Saturday, August 11, 2018


NINETEENTH SUNDAY IN ORDINARY TIME
12 AUGUST 2018

          In today’s first reading, we find Elijah in a state of deep depression.  The last remaining prophet of God, Elijah had defeated the priests of the false gods of the Baal at Mount Carmel.  He demonstrated the faithfulness of God and had proven that the leadership of King Ahab had failed the northern kingdom of Israel.  But instead of basking in his victory, he is running for his life.  Ahab’s wife, Jezebel, has sent her armies to kill him.  After a day’s journey in the desert, Elijah sits under a broom tree and asks for death.  Instead of granting Elijah’s desperate wish, God sends an angel to feed him with a hearth cake and a jug of water.  Still depressed, Elijah lays down again.  When the angel feeds him a second time, he obeys the order and walks for forty days and forty nights to Mount Horeb.  It was at Mount Horeb (which is the name given to Mount Sinai by the people of the northern kingdom) that Moses had originally mediated the Covenant between God and his people.  It is to Mount Horeb, nourished by the hearth cake and water, that Elijah would encounter God and regain his confidence in God’s promises.
            Like Elijah, we too are walking on this pilgrimage of life.  As members of the New Covenant sealed with the blood of the Lamb who gave his life for us, we know the many ways we have experienced God’s faithfulness in our lives.  But we also know times when the Lord seems distant from us.  All of us know that there are times in our lives when depression has a way of paralyzing us.  Some battle depression as a chronic condition.  Others experience times of depression that rob us of energy, of hope, and of a sense of God’s presence in our lives.
            For the third Sunday, we continue to reflect on the Bread of Life discourse from the Gospel of John.  Just as God fed Elijah with bread and water to strengthen him on his journey, so the Lord feeds us with his body and blood to strengthen us on ours.  Those who hear his words for the first time cannot believe his promise to be the bread of life.  He is too ordinary for them.
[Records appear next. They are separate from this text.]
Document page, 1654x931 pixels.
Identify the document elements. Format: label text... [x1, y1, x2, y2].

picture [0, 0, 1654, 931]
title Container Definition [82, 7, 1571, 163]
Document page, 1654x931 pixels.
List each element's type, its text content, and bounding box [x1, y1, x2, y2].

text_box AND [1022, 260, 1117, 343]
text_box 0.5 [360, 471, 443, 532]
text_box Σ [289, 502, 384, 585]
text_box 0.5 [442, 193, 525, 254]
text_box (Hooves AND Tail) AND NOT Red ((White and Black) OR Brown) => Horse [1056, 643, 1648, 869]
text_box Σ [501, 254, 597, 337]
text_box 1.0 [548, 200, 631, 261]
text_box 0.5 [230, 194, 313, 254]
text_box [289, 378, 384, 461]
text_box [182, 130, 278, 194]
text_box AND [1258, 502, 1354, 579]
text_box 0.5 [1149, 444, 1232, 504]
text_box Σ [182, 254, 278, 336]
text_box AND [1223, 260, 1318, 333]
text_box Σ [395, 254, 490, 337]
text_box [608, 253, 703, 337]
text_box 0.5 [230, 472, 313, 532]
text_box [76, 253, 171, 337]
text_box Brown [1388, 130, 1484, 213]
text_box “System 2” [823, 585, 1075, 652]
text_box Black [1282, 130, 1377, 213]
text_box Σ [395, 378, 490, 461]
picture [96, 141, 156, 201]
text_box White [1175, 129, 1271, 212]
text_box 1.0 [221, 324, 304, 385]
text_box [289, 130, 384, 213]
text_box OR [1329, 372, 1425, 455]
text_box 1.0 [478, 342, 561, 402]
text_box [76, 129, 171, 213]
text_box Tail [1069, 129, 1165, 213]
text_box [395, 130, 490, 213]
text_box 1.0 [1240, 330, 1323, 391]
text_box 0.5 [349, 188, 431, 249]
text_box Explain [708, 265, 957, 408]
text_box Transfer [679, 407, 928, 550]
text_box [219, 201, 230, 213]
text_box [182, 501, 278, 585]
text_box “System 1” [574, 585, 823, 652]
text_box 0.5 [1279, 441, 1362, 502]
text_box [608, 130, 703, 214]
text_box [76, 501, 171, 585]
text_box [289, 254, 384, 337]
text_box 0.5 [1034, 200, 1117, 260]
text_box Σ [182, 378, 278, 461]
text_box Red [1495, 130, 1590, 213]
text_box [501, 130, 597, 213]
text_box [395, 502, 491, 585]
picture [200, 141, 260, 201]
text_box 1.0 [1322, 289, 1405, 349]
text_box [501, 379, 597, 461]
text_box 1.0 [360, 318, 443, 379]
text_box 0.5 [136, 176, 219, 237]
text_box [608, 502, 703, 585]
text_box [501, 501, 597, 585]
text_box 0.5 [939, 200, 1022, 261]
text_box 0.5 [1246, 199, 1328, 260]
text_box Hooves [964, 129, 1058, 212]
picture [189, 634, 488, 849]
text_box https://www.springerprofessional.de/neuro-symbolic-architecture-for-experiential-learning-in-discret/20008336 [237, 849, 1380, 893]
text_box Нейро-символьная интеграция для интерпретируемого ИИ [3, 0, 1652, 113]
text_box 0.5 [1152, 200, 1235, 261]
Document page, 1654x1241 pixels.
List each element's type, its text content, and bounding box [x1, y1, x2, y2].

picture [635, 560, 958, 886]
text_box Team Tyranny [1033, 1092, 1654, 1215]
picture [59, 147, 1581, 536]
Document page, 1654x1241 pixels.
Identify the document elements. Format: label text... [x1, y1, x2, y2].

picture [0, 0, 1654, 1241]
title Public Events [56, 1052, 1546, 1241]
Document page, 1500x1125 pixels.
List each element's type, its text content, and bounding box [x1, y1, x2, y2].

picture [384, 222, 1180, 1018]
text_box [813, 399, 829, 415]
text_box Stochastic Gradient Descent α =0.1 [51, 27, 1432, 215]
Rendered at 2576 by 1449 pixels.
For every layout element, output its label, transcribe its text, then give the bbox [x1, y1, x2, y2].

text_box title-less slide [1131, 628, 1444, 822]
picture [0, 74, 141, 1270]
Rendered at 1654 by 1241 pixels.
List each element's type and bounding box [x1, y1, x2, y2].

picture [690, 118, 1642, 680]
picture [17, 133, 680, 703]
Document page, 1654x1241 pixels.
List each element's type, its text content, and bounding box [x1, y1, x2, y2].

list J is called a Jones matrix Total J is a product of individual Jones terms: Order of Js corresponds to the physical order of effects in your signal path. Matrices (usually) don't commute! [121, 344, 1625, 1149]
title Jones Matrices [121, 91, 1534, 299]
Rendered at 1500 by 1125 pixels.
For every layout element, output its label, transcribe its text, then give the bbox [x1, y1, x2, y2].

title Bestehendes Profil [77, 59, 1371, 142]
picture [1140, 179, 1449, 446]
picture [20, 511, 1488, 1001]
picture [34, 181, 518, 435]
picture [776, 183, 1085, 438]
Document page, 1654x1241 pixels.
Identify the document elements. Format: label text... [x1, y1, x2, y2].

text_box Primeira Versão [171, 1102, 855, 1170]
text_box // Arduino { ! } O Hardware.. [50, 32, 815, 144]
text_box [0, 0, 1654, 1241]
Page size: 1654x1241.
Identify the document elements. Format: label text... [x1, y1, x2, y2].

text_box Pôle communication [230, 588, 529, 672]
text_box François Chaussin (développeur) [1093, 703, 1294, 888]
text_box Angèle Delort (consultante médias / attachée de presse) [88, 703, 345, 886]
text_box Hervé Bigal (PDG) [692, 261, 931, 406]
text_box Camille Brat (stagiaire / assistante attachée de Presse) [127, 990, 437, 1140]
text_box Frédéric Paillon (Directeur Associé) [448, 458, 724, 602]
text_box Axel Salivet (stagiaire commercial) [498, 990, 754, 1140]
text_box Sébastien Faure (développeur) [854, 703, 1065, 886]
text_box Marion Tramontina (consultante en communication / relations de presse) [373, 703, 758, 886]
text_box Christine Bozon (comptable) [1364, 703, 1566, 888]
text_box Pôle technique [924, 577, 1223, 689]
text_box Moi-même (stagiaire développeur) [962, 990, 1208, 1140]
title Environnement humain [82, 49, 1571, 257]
They cannot see beyond his ordinary appearance to believe that he is the Eternal Word who has come down from heaven to give them new life.  They forget that their ancestors had complained about the manna in their pilgrimage through the desert from slavery to freedom.  They do the same thing.  They murmur against Jesus and refuse to believe that he will become the new Passover Lamb whose blood will wash away their sins and give eternal life.
            At this Mass, we hear those same words that we who eat his bread will live forever.  Saint Paul believed that promise and reaffirmed it in his letter to the Ephesians.  In writing to the Church of Ephesus two thousand years ago, he might as well have been addressing the conditions of our world today.  Like them, we walk in a world filled with bitterness, fury, anger, shouting, and reviling.  We know the political divides that polarize us and end up in shouting matches.  We know the pain when we are attacked on social media.  We know the terrible effects of grief resulting from failure or the death of a loved one.  Like Elijah, it is easy to fall into depression and give up.  But when we share in the Lord’s gift of the Eucharist here, we are nourished to continue our pilgrimage together with a sense of hope and love.  Nourished by the Body and Blood of Christ, we can truly be imitators of God as his beloved children and act like God’s beloved children in a broken world.  Aware of the bonds that bind us, we renew our intentions to be kind to one another, compassionate, and forgiving one another as God has forgiven us in Christ.  Nourished by the Eucharist, we can learn to imitate the Lord’s kindness not only to those we like or agree with, but also to those with whom we disagree or dislike.  That is why we march together to be fed at this Altar.  We are Christ’s Body, and we can make a difference in our world today by behaving as Christ’s Body.